Some Czech friends of ours who live in Prague are great Aero enthusiasts (the husband wrote the English text of the book I enclose) and run a very nice “50” model as everyday transport. There seems to be a lot of old vehicle activity in Czechoslovakia. Last time we were there my wife and I were taken to a “Concours” and Hill-climb in a small town outside Prague. The latter was quite something! The very narrow, winding, cobbled main street was closed to traffic and the cars, ranging from BMW 328s, Fiat Balilla (made in Czechoslovakia under licence apparently), lots of Aeros (including Jan Masaryk’s old car) to a new Morgan Plus 8 (!) belted up the hilly street, which was greasy since it was drizzling, to the accompaniment of great cheers from the crowds of spectators. There were no crash barriers of any sort, even at the corners, where spectators surged back if an approaching car looked as if it wasn’t quite going to make it! I remember an article in Motor Sport about Tatra cars but you ought to write something about old car activity behind the Iron Curtain (copies of Motor Sport are very prized there!).
On another point, in your review of Leslie Garner’s “Curtain Calls” on p. 532 of the May issue you say he mentions ‘a rare make of car, the Varshava’. This could be a mis-spelling of Warszawa (pronounced Varshava) i.e.
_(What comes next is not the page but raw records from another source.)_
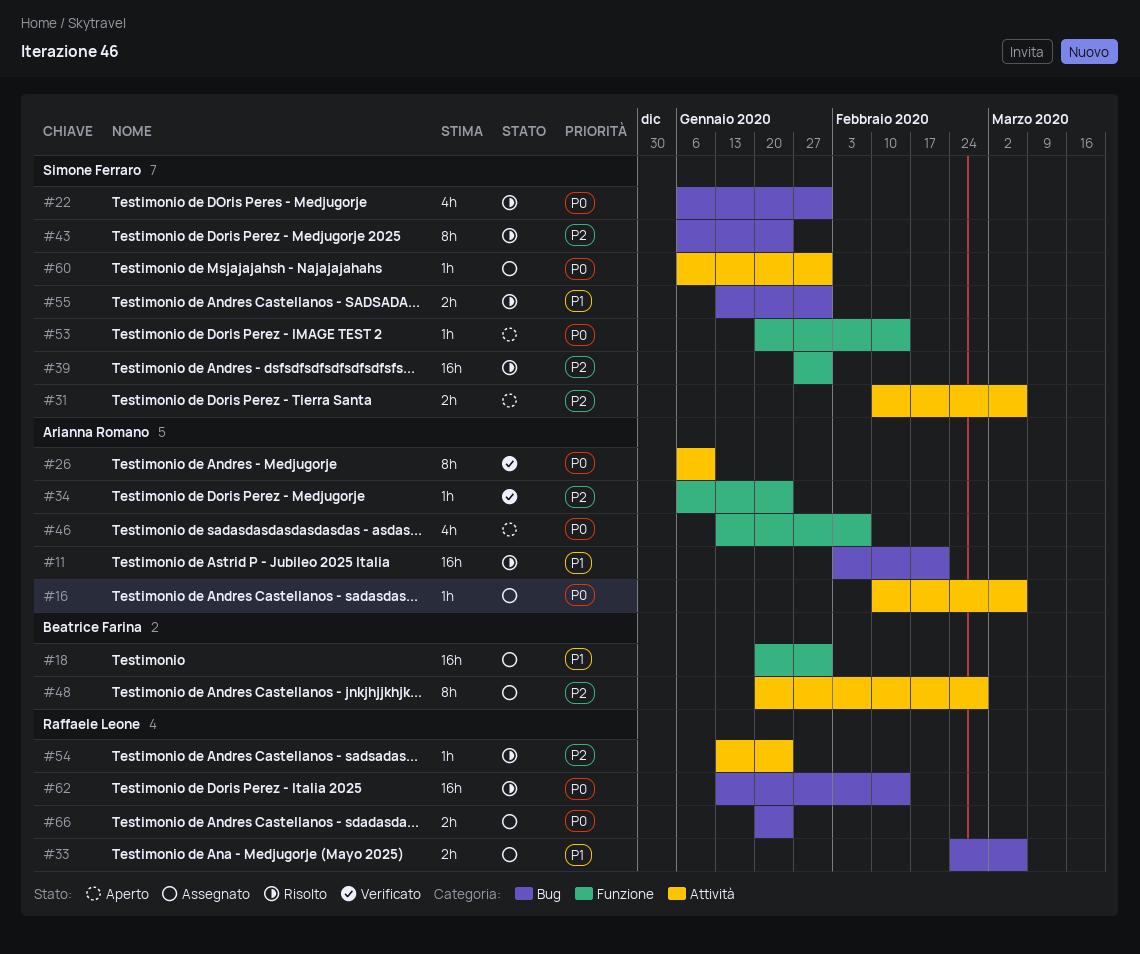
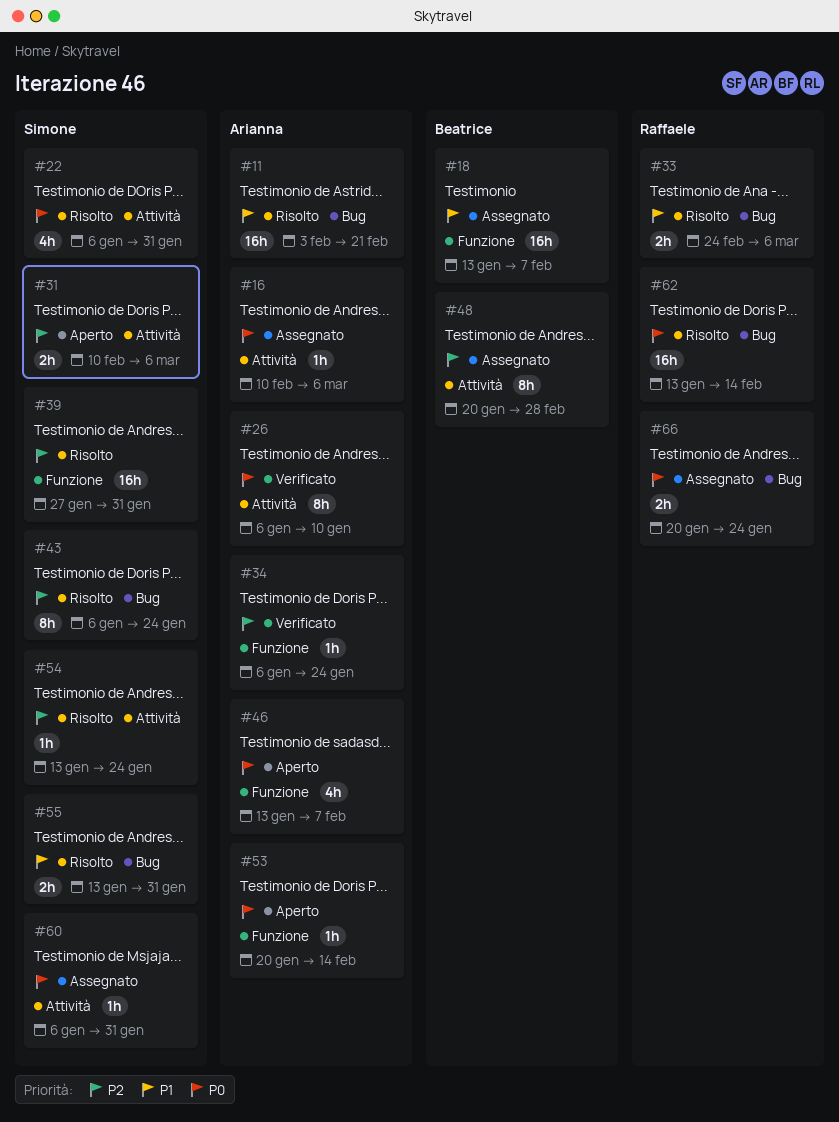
#18, start: Jan 20 -> Jan 13
#18, due: Jan 31 -> Feb 7
#22, label: Bug -> Attività
#33, status: Assegnato -> Risolto
#53, owner: Simone Ferraro -> Arianna Romano
#54, owner: Raffaele Leone -> Simone Ferraro

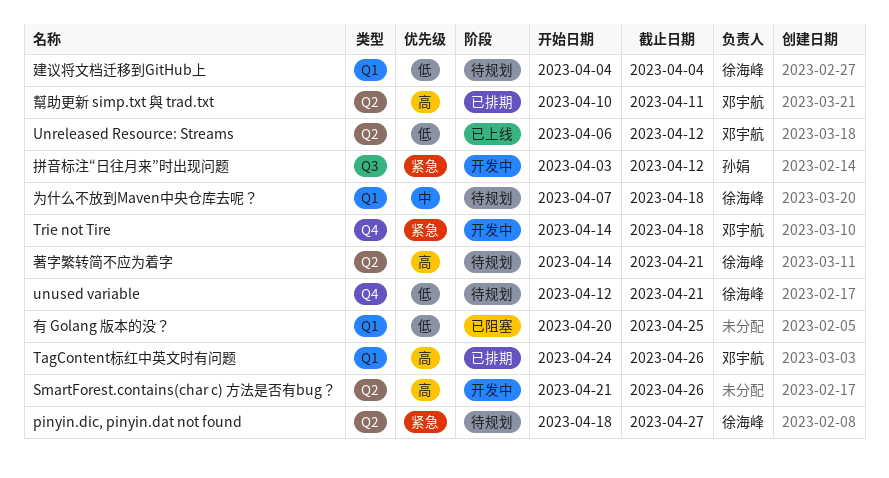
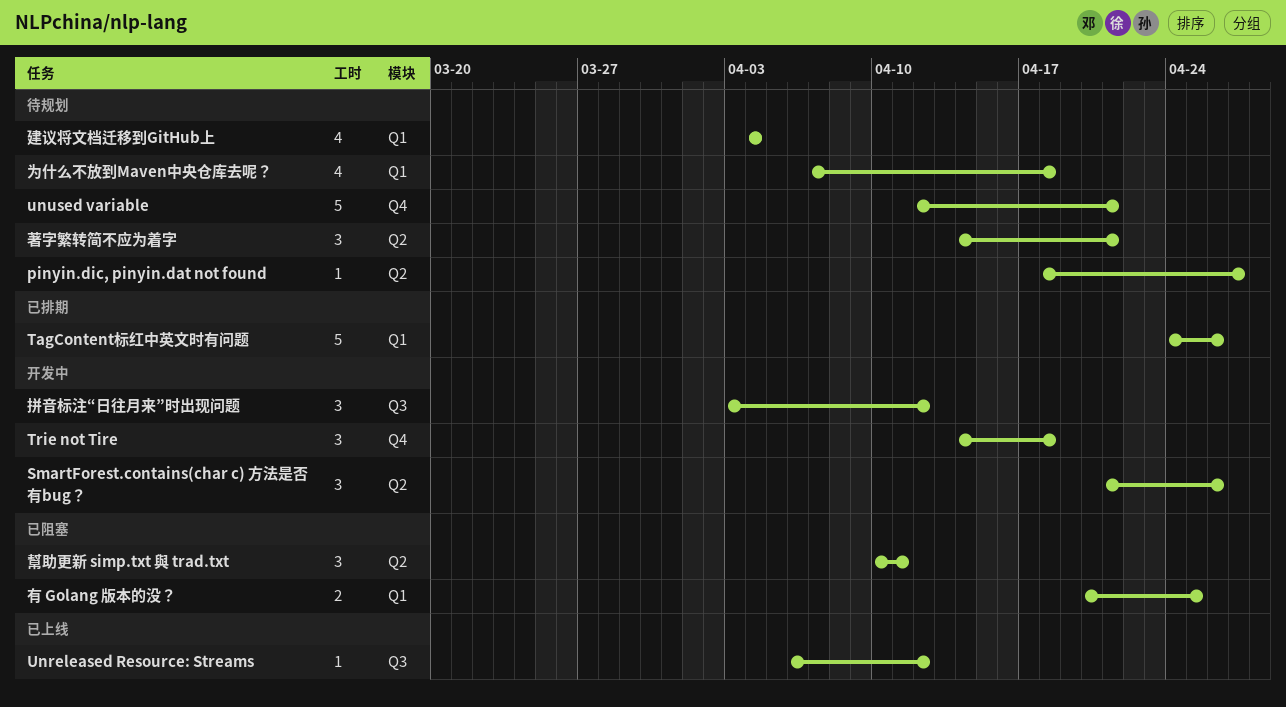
Unreleased Resource: Streams, label: Q2 -> Q3
幫助更新 simp.txt 與 trad.txt, status: 已排期 -> 已阻塞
Warsaw, which is a Polish-built car (I think originally based on a Russian Volga or something (!) which in turn was an American 1940’s design) which is very common behind the Iron Curtain. The last model, similar in looks to the old Peugeot saloon, stopped production fairly recently, being usurped by the Polski Fiat.
I hope this is of interest. After 15 years of reading it Motor Sport is still my very favourite magazine!